John Betts, president of McDonald’s Canada, said recently that a $15 minimum wage shouldn’t be a concern , and two provinces (Alberta and Ontario) have already decided to go forward. Although M. Betts is not as much vocal than Mark Zuckerberg, who is an active promoter of a universal basic income , he is not alone to show so much openness to progressive ideas. Jamie Dimon, from JP Morgan, showed once again his philanthropic nature by announcing a pay rise for his minimum wages workers  while Bill Phelps, the owner of a big fast food chain, is also enthusiast about raising the minimum wage  . The record is probably owned by Dan Price, the owner of an IT business, who announced that the minimum wage for his (white collar) employees would be $70,000 per year , which should be seen as a sufficient beginning for the universal basic income as well.
The main opposition to a $15 minimum wage comes from selfish, whining, small entrepreneurs, who claim that this could boost inflation or drive them out of business. If it was so true, wouldn’t we expect Jeff Bezos to share their concerns? First, there are good indications that using more robots (at least for those who can afford the initial investment of 35K per robot) can be cheaper than paying $15 per hour over a period of five years . Already in Asia, such robots are used to serve meals and tactile screens replace the cashiers.
Amazon is also a pioneer, as one of their employees over 7 is actually a robot . One shouldn’t be too concerned about lost jobs, as the universal basic income will allow former low paid employees to spend more time on Facebook, the Accredited Times, and fight for progressive causes. The more our government makes the slogan “Faulheit Macht Frei” his own, the more we will see millions of new SJW embracing the doctrine defined by our leaders and becoming their foot soldiers in order to get their well deserved food stamps.

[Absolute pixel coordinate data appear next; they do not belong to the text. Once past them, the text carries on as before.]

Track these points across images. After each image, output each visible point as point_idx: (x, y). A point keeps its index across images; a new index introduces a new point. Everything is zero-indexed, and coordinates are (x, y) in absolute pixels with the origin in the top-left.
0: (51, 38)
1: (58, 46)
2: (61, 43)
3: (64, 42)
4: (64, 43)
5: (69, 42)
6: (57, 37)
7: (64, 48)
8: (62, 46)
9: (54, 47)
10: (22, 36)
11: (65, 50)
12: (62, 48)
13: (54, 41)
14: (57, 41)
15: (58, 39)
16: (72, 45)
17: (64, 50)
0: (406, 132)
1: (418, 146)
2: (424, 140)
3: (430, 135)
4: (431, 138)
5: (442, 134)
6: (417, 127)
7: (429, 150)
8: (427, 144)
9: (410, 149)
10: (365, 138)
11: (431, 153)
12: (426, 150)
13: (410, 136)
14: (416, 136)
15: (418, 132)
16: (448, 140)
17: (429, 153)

Only Anon and his buddies will encounter some problems to get their chocolate rations due to a permanent computer glitch.

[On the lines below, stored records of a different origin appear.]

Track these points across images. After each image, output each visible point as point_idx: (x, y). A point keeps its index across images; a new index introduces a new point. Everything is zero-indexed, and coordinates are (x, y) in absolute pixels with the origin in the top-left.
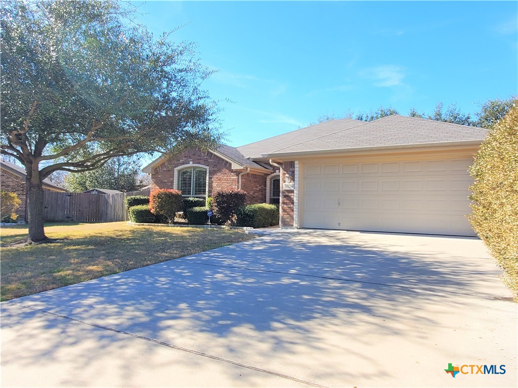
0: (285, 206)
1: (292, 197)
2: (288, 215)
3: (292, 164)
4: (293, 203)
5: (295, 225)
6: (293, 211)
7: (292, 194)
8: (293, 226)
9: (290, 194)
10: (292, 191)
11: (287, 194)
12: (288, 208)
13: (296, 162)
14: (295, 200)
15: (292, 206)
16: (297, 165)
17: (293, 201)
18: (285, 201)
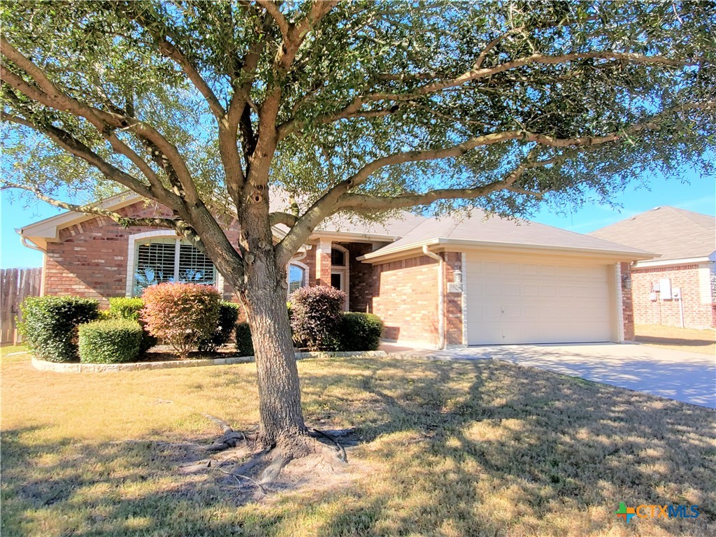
0: (451, 316)
1: (459, 303)
2: (455, 328)
3: (458, 256)
4: (460, 311)
5: (464, 342)
6: (461, 322)
7: (459, 299)
8: (461, 343)
9: (456, 299)
10: (459, 295)
11: (452, 298)
12: (454, 319)
13: (463, 255)
14: (463, 305)
15: (459, 315)
16: (464, 259)
17: (461, 308)
18: (451, 309)
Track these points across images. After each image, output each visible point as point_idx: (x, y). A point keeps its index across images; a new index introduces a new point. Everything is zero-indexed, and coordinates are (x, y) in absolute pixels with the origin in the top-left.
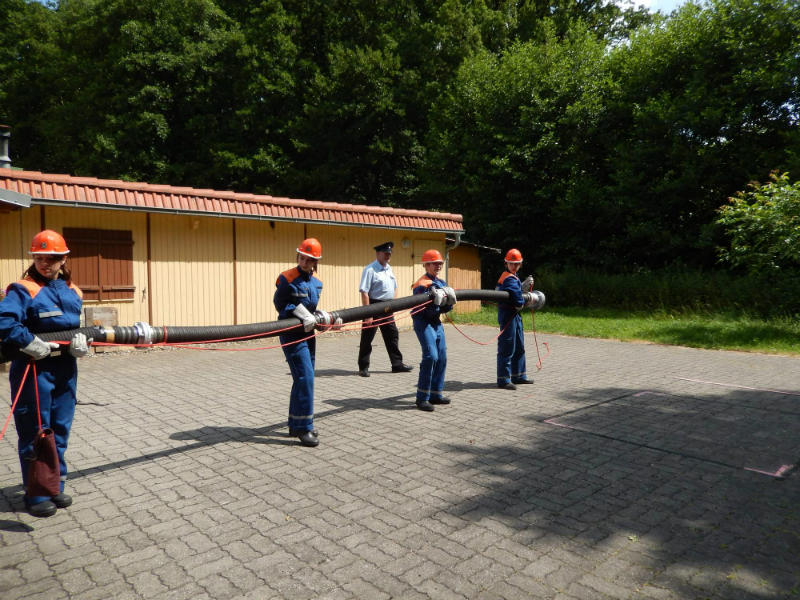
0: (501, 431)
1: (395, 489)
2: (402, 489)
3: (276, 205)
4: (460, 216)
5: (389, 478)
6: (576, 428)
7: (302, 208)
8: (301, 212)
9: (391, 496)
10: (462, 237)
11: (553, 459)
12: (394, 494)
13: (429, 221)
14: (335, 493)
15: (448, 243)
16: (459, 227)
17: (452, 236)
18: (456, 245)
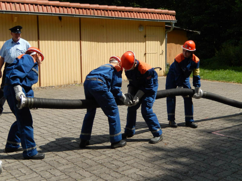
0: (185, 138)
1: (116, 170)
2: (120, 170)
3: (62, 7)
4: (174, 12)
5: (113, 164)
6: (230, 137)
7: (78, 8)
8: (77, 11)
9: (113, 174)
10: (176, 24)
11: (213, 154)
12: (115, 173)
13: (155, 15)
14: (81, 172)
15: (167, 28)
16: (173, 19)
17: (170, 24)
18: (172, 29)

The elimination of small entrepreneurs will have a positive impact and speed up the advent of a cashless society. The disparagement of small, noncompetitive restaurants and groceries may lead to restricted product choices, but consumers will ultimately benefit from this. Indeed, the lack of competition will allow big fast food chains to focus more on improving the quality rather than to reduce the portions or quality in order to offset their losses caused by their competitors. Even if some cast doubts on food of a dubious quality, or the lack of diversity, perhaps the next Jeff Bezos will run a giant vegetarian chain stores that accept only accredited digital money?